Saat ini di DPR sedang dibahas RUU Kesetaraan dan Keadilan
Gender (KKG) yang diusulkan pemerintah. RUU ini berusaha menempatkan wanita
pada kedudukan yang setara dengan laki-laki. Sejak awal RUU KKG itu menuai
protes, penentangan dan penolakan dari berbagai elemen termasuk ormas-ormas
muslim. RUU KKG itu dinilai bertentangan dengan Aqidah Islam, berbahaya dan
merusak bagi masyarakat.
Dalam Pasal 1 ayat 2 menyebutkan “Kesetaraan Gender adalah
kondisi dan posisi yang menggambarkan kemitraan yang selaras, serasi, dan
seimbang antara perempuan dan laki-laki dalam akses, partisipasi, kontrol dalam
proses pembangunan, dan penikmatan manfaat yang sama dan adil di semua bidang
kehidupan.”
Pasal ini tentu berbahaya dan bertentangan dengan ajaran
Islam. Aturan – aturan Islam mengenai hukum waris, aturan berpakaian, larangan
perempuan menjadi pemimpin negara/penguasa, tanggung jawab keibuan, relasi
suami istri, aqiqah, kewajiban menafkahi bagi suami, kewajiban mendidik anak-anak
bagi kaum Ibu dan masih banyak yang lain, tentu menjadi bersebarangan dengan
pasal tersebut. Apakah seperti itu makna keadilan di negeri ini. Bukankah keadilan
adalah menempatkan segala sesuatu sesuai kadarnya.
Pasal 3 huruf f menyatakan akan menghapus segala praktik
yang didasarkan atas inferioritas atau superioritas salah satu jenis kelamin
atau berdasarkan peranan stereotype bagi perempuan dan laki-laki.

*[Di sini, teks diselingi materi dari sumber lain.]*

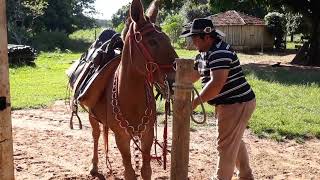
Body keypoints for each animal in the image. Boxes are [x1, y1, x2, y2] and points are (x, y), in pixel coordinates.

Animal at [87, 0, 178, 179]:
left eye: (167, 39)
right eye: (152, 42)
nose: (174, 80)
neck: (131, 98)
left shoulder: (147, 135)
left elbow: (146, 170)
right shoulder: (122, 138)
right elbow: (129, 171)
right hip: (91, 115)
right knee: (96, 135)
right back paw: (94, 166)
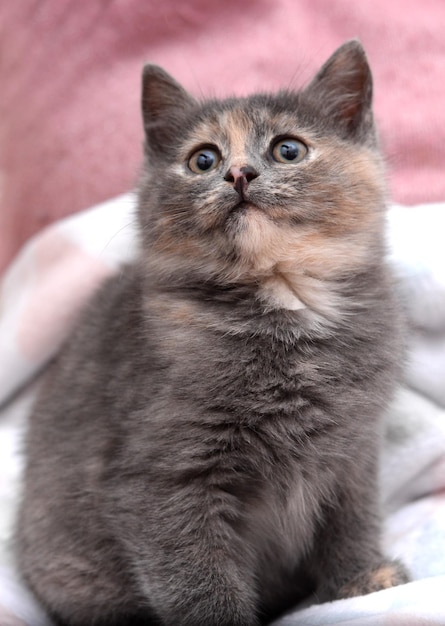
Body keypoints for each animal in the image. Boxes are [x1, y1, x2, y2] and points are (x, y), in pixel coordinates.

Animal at [15, 40, 408, 624]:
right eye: (203, 159)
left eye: (288, 150)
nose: (239, 174)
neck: (283, 304)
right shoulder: (166, 475)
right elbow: (196, 576)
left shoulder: (353, 449)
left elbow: (352, 520)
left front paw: (361, 580)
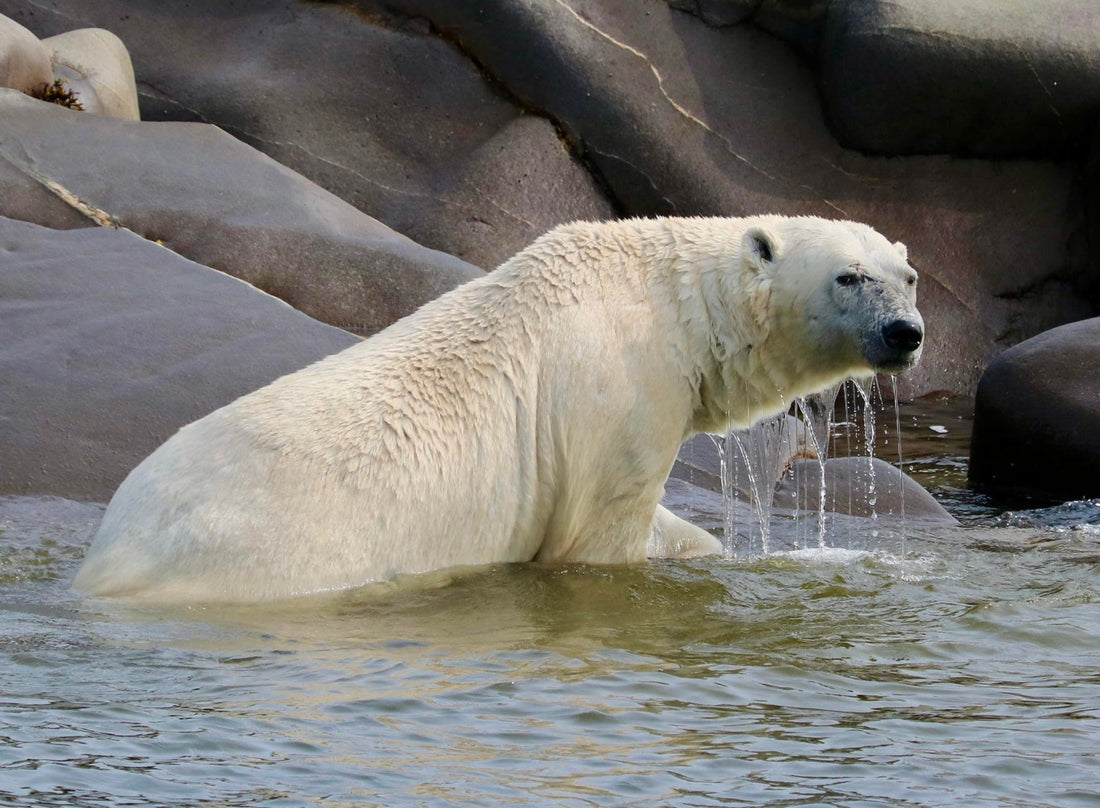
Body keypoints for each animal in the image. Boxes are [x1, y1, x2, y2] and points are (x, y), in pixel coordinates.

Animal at [73, 216, 924, 602]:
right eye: (848, 276)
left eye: (907, 275)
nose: (904, 333)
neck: (663, 302)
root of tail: (112, 556)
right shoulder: (618, 391)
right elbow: (600, 532)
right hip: (272, 554)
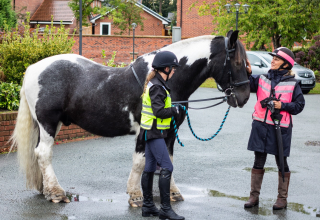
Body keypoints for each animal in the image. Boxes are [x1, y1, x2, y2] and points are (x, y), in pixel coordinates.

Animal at [10, 30, 250, 204]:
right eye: (237, 62)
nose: (244, 96)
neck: (163, 80)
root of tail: (33, 68)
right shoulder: (144, 130)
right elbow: (139, 161)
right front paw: (135, 195)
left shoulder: (169, 132)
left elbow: (168, 161)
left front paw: (173, 193)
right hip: (48, 123)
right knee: (43, 153)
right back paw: (56, 192)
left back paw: (45, 189)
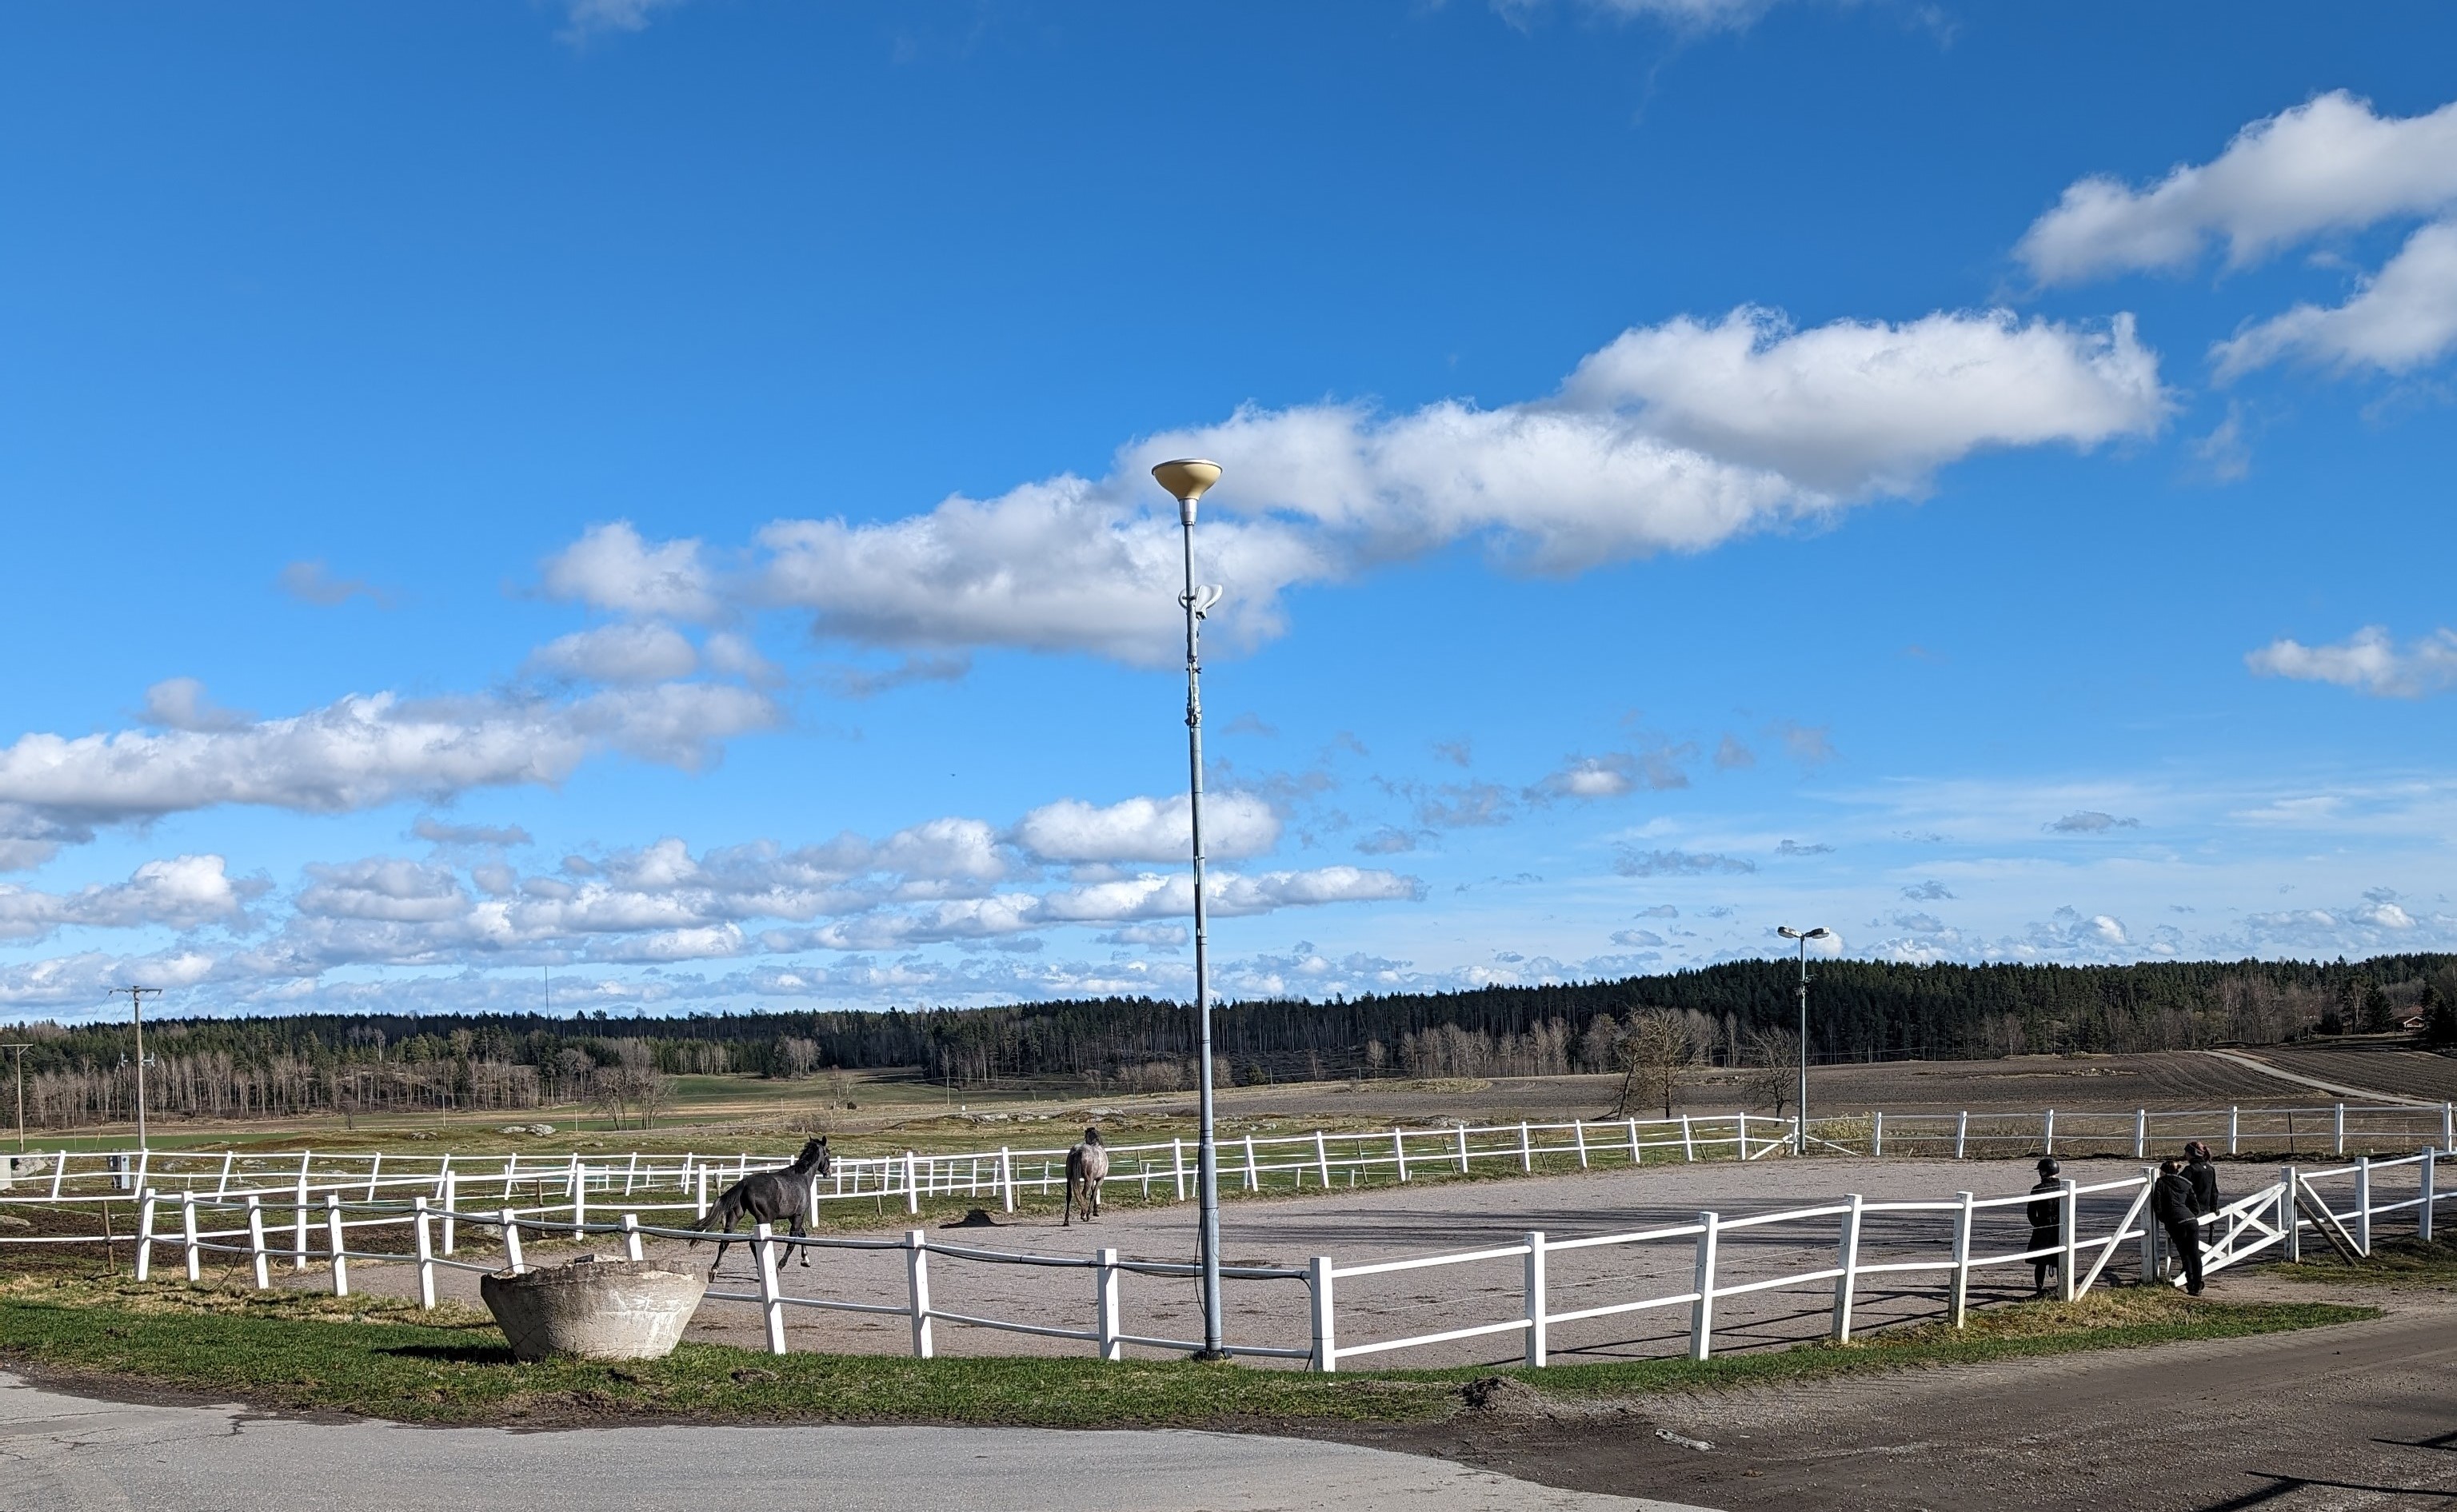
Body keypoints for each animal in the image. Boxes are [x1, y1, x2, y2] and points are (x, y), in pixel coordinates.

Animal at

Artinya,
peran khas laki-laki sebagai suami dan pemimpin bagi wanita dan peran khas
perempuan sebagai isteri, ibu dan pengatur rumah tangga adalah pembakuan peran
(tidak fleksibel) sehingga harus dihapus.
Pasal 9 ayat (1) menyatakan kesempatan yang sama dan
perlakuan yang adil dalam pemenuhan hak kesehatan reproduksi, hak pendidikan,
hak ekonomi dan ketenagakerjaan, keterwakilan perempuan, perkawinan dan
hubungan keluarga.
Keadilan pada hak ekonomi meniadakan perlunya izin
suami/keluarga bagi perempuan untuk bekerja. Terpenuhinya hak reproduksi
mencakup ketidakharusan izin suami soal sterilisasi dan aborsi. Perempuan harus
dijamin mendapatkan informasi dan pelayanan kesehatan seksual dan reproduksi,
termasuk kemudahan mendapatkan kontrasepsi untuk mengurangi tingkat aborsi
tidak aman dan kehamilan.
Pasal 4 ayat 2 mengharuskan terpenuhinya kuota 30% dalam hal
keterwakilan perempuan di legislatif, eksekutif, yudikatif, dan berbagai
lembaga pemerintahan non-kementerian, lembaga politik, dan lembaga
non-pemerintah, lembaga masyarakat di tingkat daerah, nasional, regional dan
internasional. Pasal ini seolah – olah memaksakan adanya perempuan dengan
jumlah tertentu di setiap kantor pemerintah. Parahnya, hal ini akan memperkecil
peran perempuan sebagai ibu rumah tangga dan pendidikan anak – anak di rumah. Lalu,
merelakan anak – anak di rumah diserahkan dan dididik oleh seorang baby sitter
atau pembantu rumah tangga.
Dalam RUU ini juga disebutkan,
Dalam perkawinan, setiap orang berhak:
memasuki jenjang perkawinan dan memilih suami
atau isteri secara bebas;
memiliki relasi yang setara antara suami dan
isteri;
Saat ini tengah marak fenomena lesbi dan gay. Ayat ini
justru mengamini perkawinan – perkawinan sejenis dengan membawa dalih pasal dan
ayat tersebut.
RUU-KKG tidak menyebutkan agama sebagai salah satu asasnya.
Karenanya dapat dikatakan bahwa RUU tersebut adalah produk liberalisme yang
bertentangan dengan agama dan budaya yang dianut oleh masyarakat Indonesia.